Nell’agonia della “prima Repubblica”, persone che hanno militato nel Msi sono già entrate nel governo, ma indubbiamente il fatto che il - o meglio la - Presidente del Consiglio sia una di loro indica che quel tempo è ormai concluso. Per sempre. Ed è a suo modo ironico che a dover dare l’incarico a una ragazza che ha cominciato a fare politica contro la riforma Jervolino e nel “fortino” di Colle Oppio, sia un vecchio notabile democristiano, quel galantuomo di Mattarella, che rappresenta, anche antropologicamente, quel mondo ormai perduto.
Al di là di questo dato, che per noi che c’eravamo ha un’indubbia rilevanza politica - e, a suo modo, sentimentale - non voglio dare a questo fatto altri significati. Ed evitiamo spericolati paragoni con quello che è avvenuto in questo Paese nell’ottobre di cent’anni fa. Il fascismo è stato una tragedia mondiale, con precise ragioni storiche e uno sviluppo complesso. Il fascismo è in buona sostanza una cosa seria, su cui dovremo continuare a studiare. Tra qualche anno il nome di Giorgia Meloni sarà dimenticato, come quelli dei tanti presunti leader che si sono succeduti in questi anni e che sembravano destinati a un luminoso avvenire. Questa stagione politica, in cui abbiamo deciso di fare a meno dei partiti, macina minuscoli leader a una velocità sempre maggiore e li distrugge con sempre più crudele voracità. Tra cinque anni - se non prima - il vento cambierà ancora e toccherà a un altro sedere a Palazzo Chigi.

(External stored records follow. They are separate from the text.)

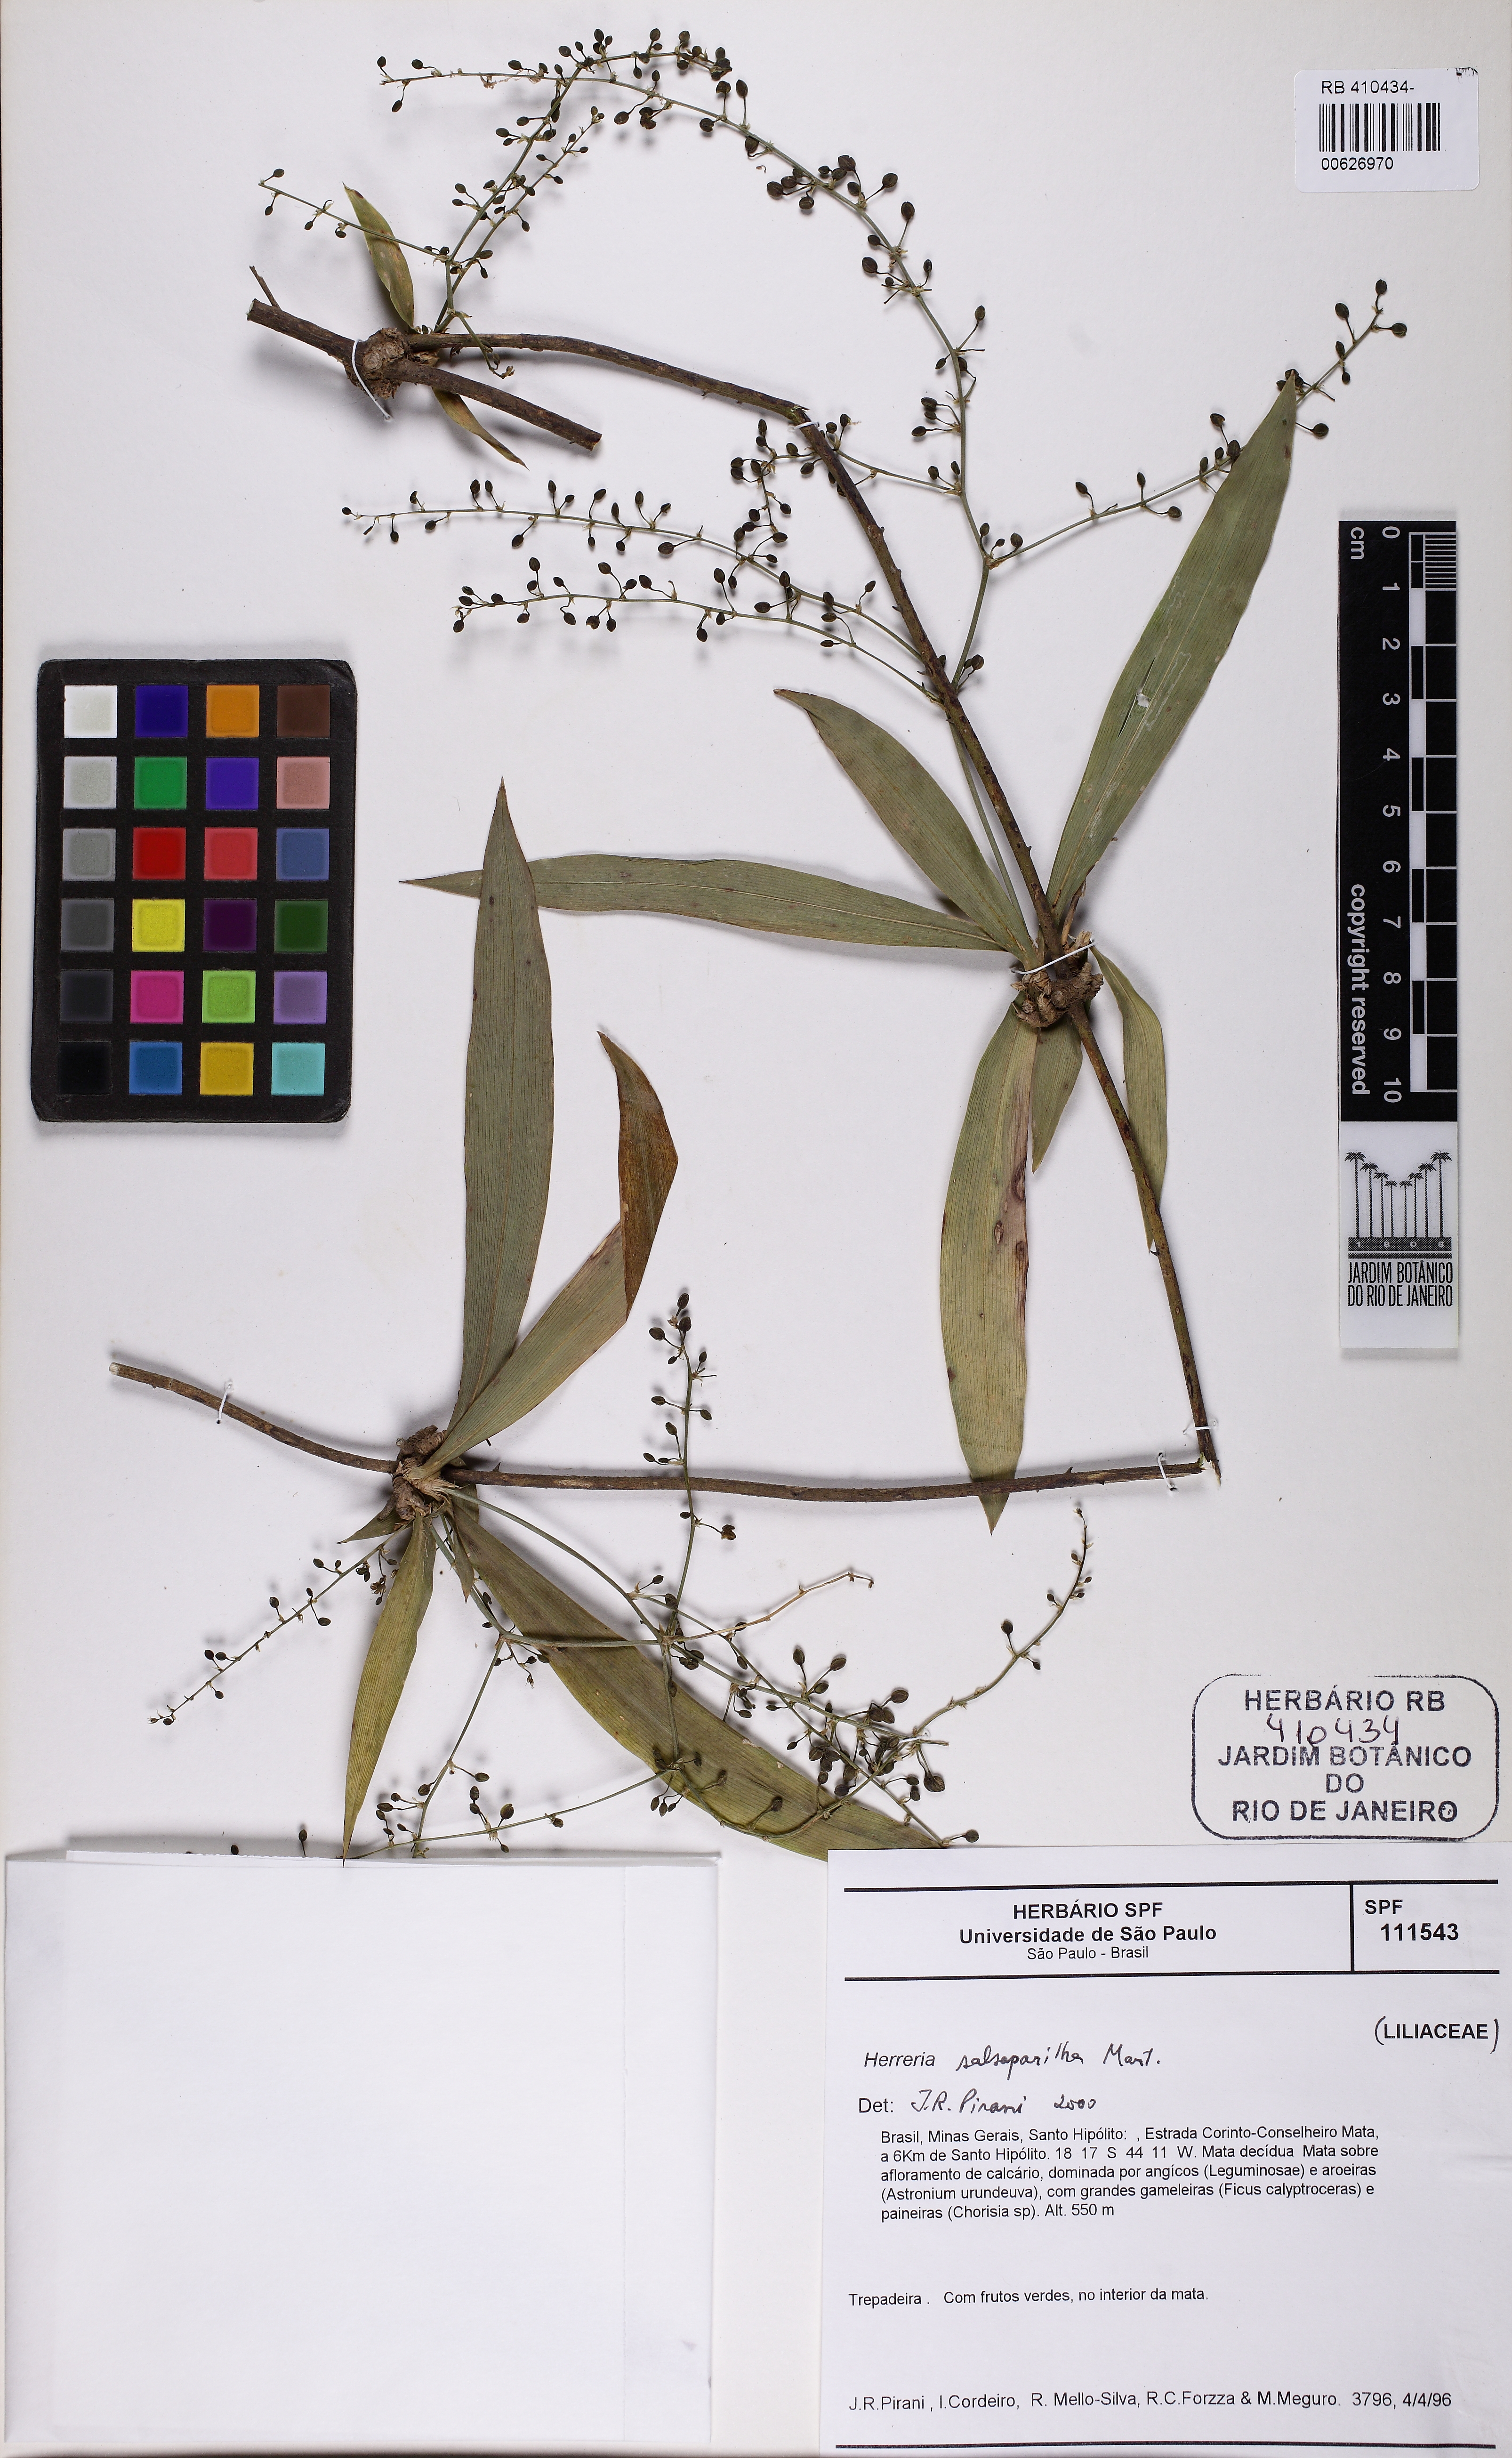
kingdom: Plantae
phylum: Tracheophyta
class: Liliopsida
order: Asparagales
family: Asparagaceae
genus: Herreria
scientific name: Herreria salsaparilha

Francamente in questa tornata elettorale il dato per me più preoccupante non è stato il risultato di Fratelli d’Italia, che ha almeno ancora la parvenza di un partito, ma il successo in Sicilia di un personaggio come Cateno De Luca, che ha ottenuto un quarto dei voti validi alle regionali e ha eletto alle politiche un deputato e un senatore. De Luca, soprannominato “Scateno”, è un personaggio fuori dalle righe e senza freni, l’uomo “del popolo”, che alimenta i peggiori istinti della “ggente”. E dopo l’inverno di “lacrime e sangue”, che ormai ci attende, con le fonti di energia razionate, con la crescita della disoccupazione e della povertà, personaggi come De Luca - e se possibile peggiori di lui - avranno sempre maggior fortuna. E forse arriveremo a un punto che dovremo perfino rimpiangere il “moderatismo” di Meloni e Salvini. O pensare a Berlusconi come a un garante delle istituzioni.
State sereni: il fascismo non tornerà. Perché il fascismo non serve. Cent’anni fa c’è stata la Marcia su Roma, perché c’erano stati nelle industrie scioperi durissimi, perché i contadini chiedevano la terra, perché stava crescendo una forte coscienza di classe, perché una rivoluzione era possibile, perché si poteva ancora sperare di “fare come in Russia”. Adesso che la sinistra sostiene che il capitalismo selvaggio sia la forma naturale dell’economia e che uomini come Draghi siano i salvatori della patria, adesso che l’opposizione sociale è morta, perché i padroni dovrebbero armare i fascisti? Il lavoro sporco lo abbiamo già fatto noi negli anni Novanta. Il governo Meloni sarà l’ennesimo governo piegato ai dettami delle istituzioni monetarie internazionali e degli interessi del capitalismo. Solo un po’ più volgare. Gli italiani vogliono che a Palazzo Chigi ci sia qualcuno che assomigli un po’ di più a loro, sono stanchi di vedere uno come Draghi che non rutta a tavola, non tocca il sedere alle segretarie, non si intasca qualche mazzetta, non sbaglia un congiuntivo. Sperano che Giorgia sia più maleducata degli ultimi premier che si sono succeduti a Palazzo Chigi. Se si impegna, credo possa farcela.